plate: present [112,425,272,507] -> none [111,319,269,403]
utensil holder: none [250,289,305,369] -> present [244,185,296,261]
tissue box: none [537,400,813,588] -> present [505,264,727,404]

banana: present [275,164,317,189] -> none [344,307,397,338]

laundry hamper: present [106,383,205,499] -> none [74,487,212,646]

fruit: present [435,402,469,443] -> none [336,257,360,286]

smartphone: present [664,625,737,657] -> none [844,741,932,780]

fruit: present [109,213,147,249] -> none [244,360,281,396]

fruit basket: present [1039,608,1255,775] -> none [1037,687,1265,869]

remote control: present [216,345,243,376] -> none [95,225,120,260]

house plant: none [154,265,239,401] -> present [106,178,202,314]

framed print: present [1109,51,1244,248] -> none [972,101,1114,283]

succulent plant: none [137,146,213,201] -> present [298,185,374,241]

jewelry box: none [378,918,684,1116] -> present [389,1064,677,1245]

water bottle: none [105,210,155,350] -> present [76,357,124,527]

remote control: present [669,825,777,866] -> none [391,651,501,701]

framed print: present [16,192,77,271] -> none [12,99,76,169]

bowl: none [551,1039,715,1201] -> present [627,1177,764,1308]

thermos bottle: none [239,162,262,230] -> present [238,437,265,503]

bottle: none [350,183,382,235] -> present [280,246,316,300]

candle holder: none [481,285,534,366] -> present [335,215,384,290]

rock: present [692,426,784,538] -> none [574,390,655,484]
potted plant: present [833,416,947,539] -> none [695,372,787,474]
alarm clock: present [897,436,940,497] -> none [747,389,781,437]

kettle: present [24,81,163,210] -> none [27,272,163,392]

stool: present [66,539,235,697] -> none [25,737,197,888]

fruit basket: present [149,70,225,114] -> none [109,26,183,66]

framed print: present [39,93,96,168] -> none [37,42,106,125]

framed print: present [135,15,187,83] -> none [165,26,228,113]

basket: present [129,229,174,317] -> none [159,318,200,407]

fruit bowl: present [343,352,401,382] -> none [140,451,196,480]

-- Your instructions --
Filter the entries above down to the lines containing the word "remote".

-- Completed exercise --
remote control: present [216,345,243,376] -> none [95,225,120,260]
remote control: present [669,825,777,866] -> none [391,651,501,701]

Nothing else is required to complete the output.